Recently I spotted this ad in a German newspaper (I took the liberty to translate the few German words):
It reminded me of my Water-ETF which I bought about one year ago. So I checked it out: 13.4% up. Ok, that’s not something to pop the champagne, dance on the winners podium like a F1-Winner, and write home about. But then not too bad either in this low-interest environment and STI-going-nowhere-environment.
Water is boring and flowing way below the radar of many investors. Definitely not as sexy as Internet of Things, Self-Driving Cars and ever increasing Gamification of this and that (do we all just want to play?).
Some time back I have summarized my thoughts on water already. No need to repeat all of this here.
What I wanted to share today are some thoughts on the Limits of Growth:
Our values have created our current crises. Pushing our economies to higher growth rates is not a matter of a tiny stimulus package here or a financial jolt there. It is our values, our mind-set, that must be examined and called into question.
Declaring growth as a ultimate target ignores an important law that is actually a law in a closed system, nothing can grow forever.
To my best estimates Earth is a closed system.
Jeremy Rifkin’s wrote in his book THE EMPHATIC CIVILIZATION: “The human species is less than 1% of the biomass on this planet, but we are currently using 24% of the world’s energy generated by sunlight and photosynthesis”. That’s not only currently generated energy, but energy generated throughout the history of earth in form of coal, oil, timber and other resources.
Or as the medical researcher Jonas Salk stated: “If all the insects were to disappear from the earth, within 50 years, all life on earth would end; if all human beings disappeared from the earth, within 50 years, all forms of life would flourish.”
We are just one of many species inhabiting this planet. We are cannibalizing the planet’s resources. Often even monopolizing some of them.
Let me state the obvious:
Why do so many people (especially politicians) propagate to ‘Save the Earth’?
The Earth would flourish without humans. The Earth does not need us. We need the Earth.
Shouldn’t we thus rally our ingenuity and focus our abundant inventiveness on ‘Saving Humankind’ instead?
Maybe that would be a more tangible goal for many of us.
A good start would be to learn from nature. Nothing in nature takes more than it needs. Nature obeys the law that keeps nature in balance and keeps the delicate cycle upon which all of life depends intact, that life-giving law of limits.
Contrary to what we have been taught, cooperation, not competition, is the ruling order of nature. Like the human body itself. It is a cooperative.
Tragically humankind with our untapered appetite for more violates this law every day. We are encouraged and even rewarded for taking as much as we can, a philosophy that has had catastrophic consequences.

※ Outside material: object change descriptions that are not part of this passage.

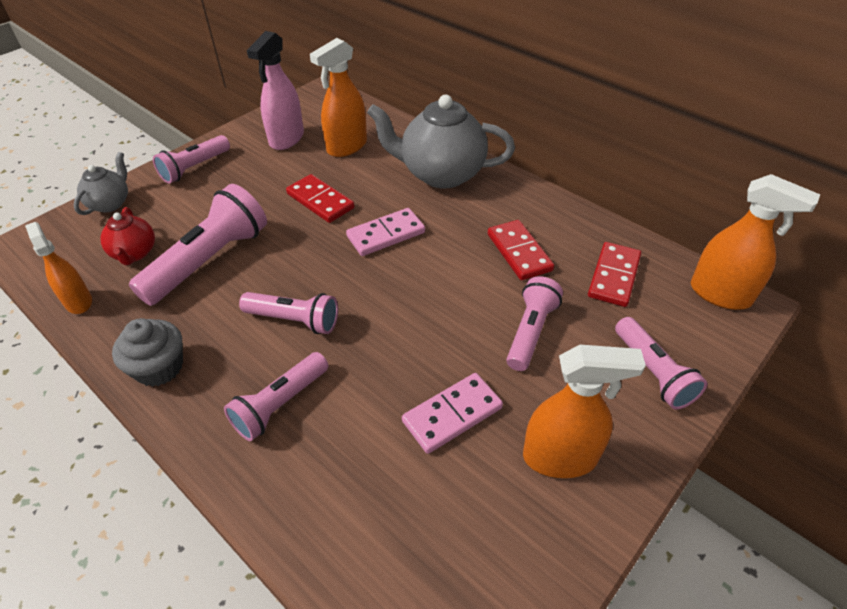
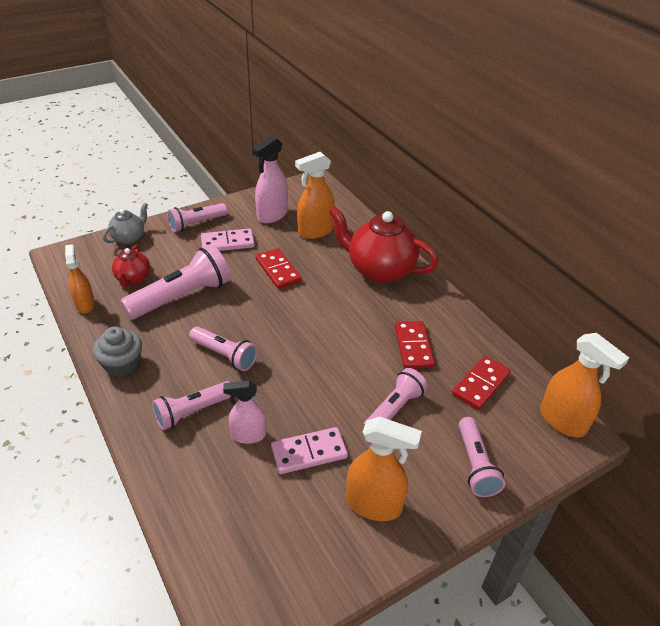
camera: 15 degrees right, 5 degrees down
pink domino [346,208,425,256] -> pink domino moved to [201,228,255,251]
grey teapot [367,95,515,189] -> red teapot [329,206,438,283]
none -> pink spray bottle [223,381,266,444]

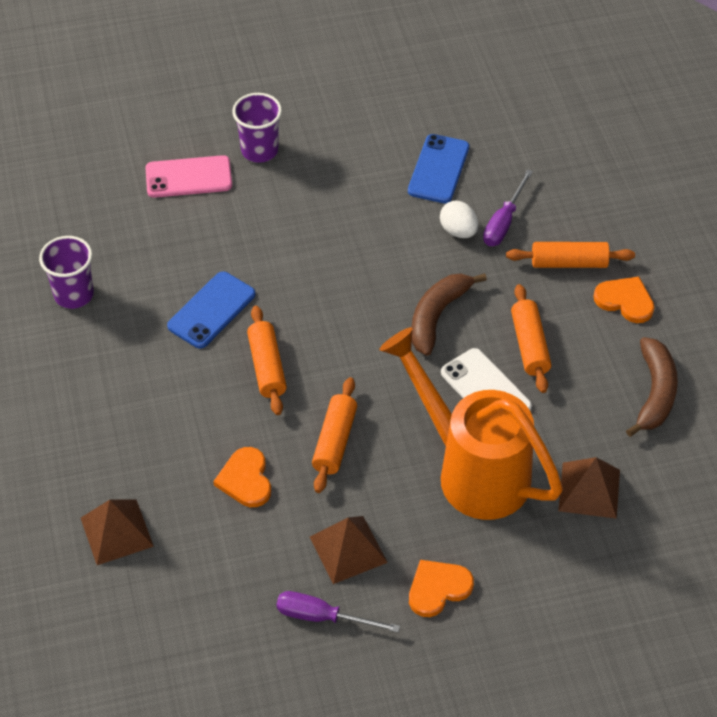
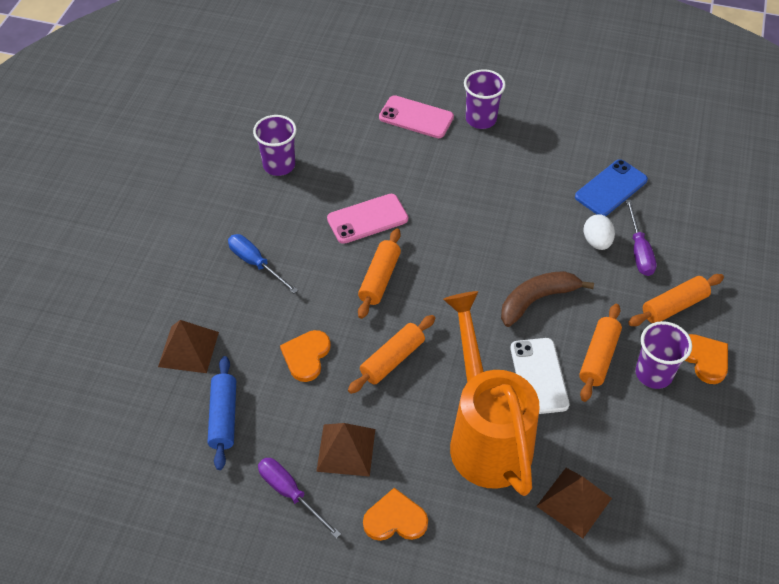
camera: 30 degrees right, 0 degrees up
blue phone [167,271,255,349] -> pink phone [327,194,408,244]
purple screwdriver [483,169,533,246] -> purple screwdriver turned 60 degrees counterclockwise [626,200,657,276]
orange rolling pin [506,242,635,268] -> orange rolling pin turned 60 degrees counterclockwise [628,274,724,326]
brown banana [626,337,678,437] -> none
none -> blue rolling pin [207,356,236,470]
none -> blue screwdriver [228,234,298,293]
none -> purple cup [635,321,692,389]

Ironically we understand well just how deadly an organism can be that grows without limits. In fact, we have a term for cells in the body that take more than their share – we call those cells cancer. And if we persist in this unchecked behaviour, we will inevitably succumb to the same fate of all cancerous cells: we will die off.

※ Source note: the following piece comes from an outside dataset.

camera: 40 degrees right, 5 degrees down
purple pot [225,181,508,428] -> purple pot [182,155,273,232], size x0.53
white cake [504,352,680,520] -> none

We should change from “How much can I get?” to asking ourselves “How much do I need?”
And not just how much do I need to survive, but how much do I need to thrive.
“How much do I need to lead a life that is meaningful, purposeful, and joyful?”
That’s a tough question to answer. Maybe I will share my thoughts on this in another post later.
In the mean time I will continue to stay long in water shortage.
“Never does nature say one thing and wisdom another.” – Juvenal, Satires (late 1st and early 2nd centuries AD)
Andy,
In not so many words, you have echoed the essence of Taoism – living in harmony with nature 😉
To other animals and plants on this Earth, humans are like locusts 🙁
Putting my investor hat on, it great to be surrounded by the 3 most populous countries in Asia – China, India, Indonesia!
But putting my philosophy hat on… We can kiss goodbye to the rivers and forests…
Wait a minute!
Long agriculture and water?
LOL!
You are right agriculture is another important component for a “sustainable” long-term portfolio. Seems that I was too early, as my agriculture investment is still in the red. The agricultural commodities’ prices just don’t want to go up despite all those extreme weather patterns (el nino or la nina) we have observed recently. Could it be that the chemical industry is doing a better job in constantly increasing the yields?